Work item. This exercise calls for every line of the listing below that contains the word "caso".

Supplied information.

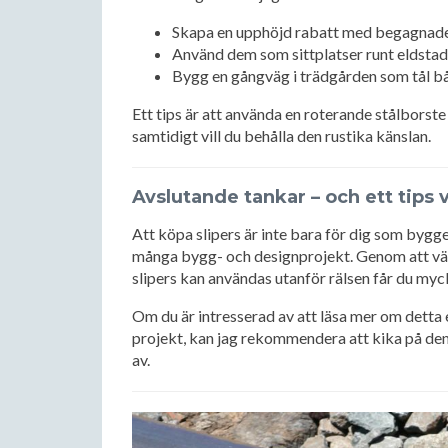
Skapa en upphöjd rabatt med begagnade 
Använd dem som sittplatser runt eldsta
Bygg en gångväg i trädgården som tål bå
Ett tips är att använda en roterande stålborste
samtidigt vill du behålla den rustika känslan.
Avslutande tankar – och ett tips 
Att köpa slipers är inte bara för dig som bygger
många bygg- och designprojekt. Genom att välj
slipers kan användas utanför rälsen får du myc
Om du är intresserad av att läsa mer om detta el
projekt, kan jag rekommendera att kika på de
av.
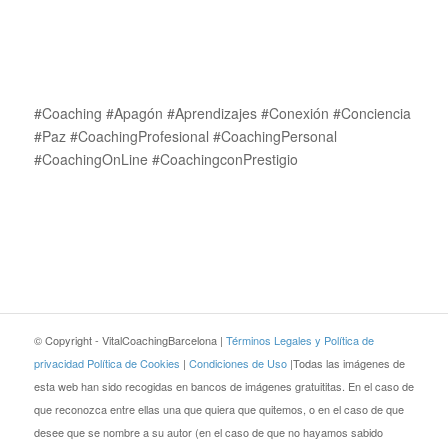
#Coaching #Apagón #Aprendizajes #Conexión #Conciencia
#Paz #CoachingProfesional #CoachingPersonal
#CoachingOnLine #CoachingconPrestigio
© Copyright - VitalCoachingBarcelona |
Términos Legales y Política de
privacidad
Política de Cookies
|
Condiciones de Uso
|Todas las imágenes de
esta web han sido recogidas en bancos de imágenes gratuititas. En el caso de
que reconozca entre ellas una que quiera que quitemos, o en el caso de que
desee que se nombre a su autor (en el caso de que no hayamos sabido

Exercise answer.
esta web han sido recogidas en bancos de imágenes gratuititas. En el caso de
que reconozca entre ellas una que quiera que quitemos, o en el caso de que
desee que se nombre a su autor (en el caso de que no hayamos sabido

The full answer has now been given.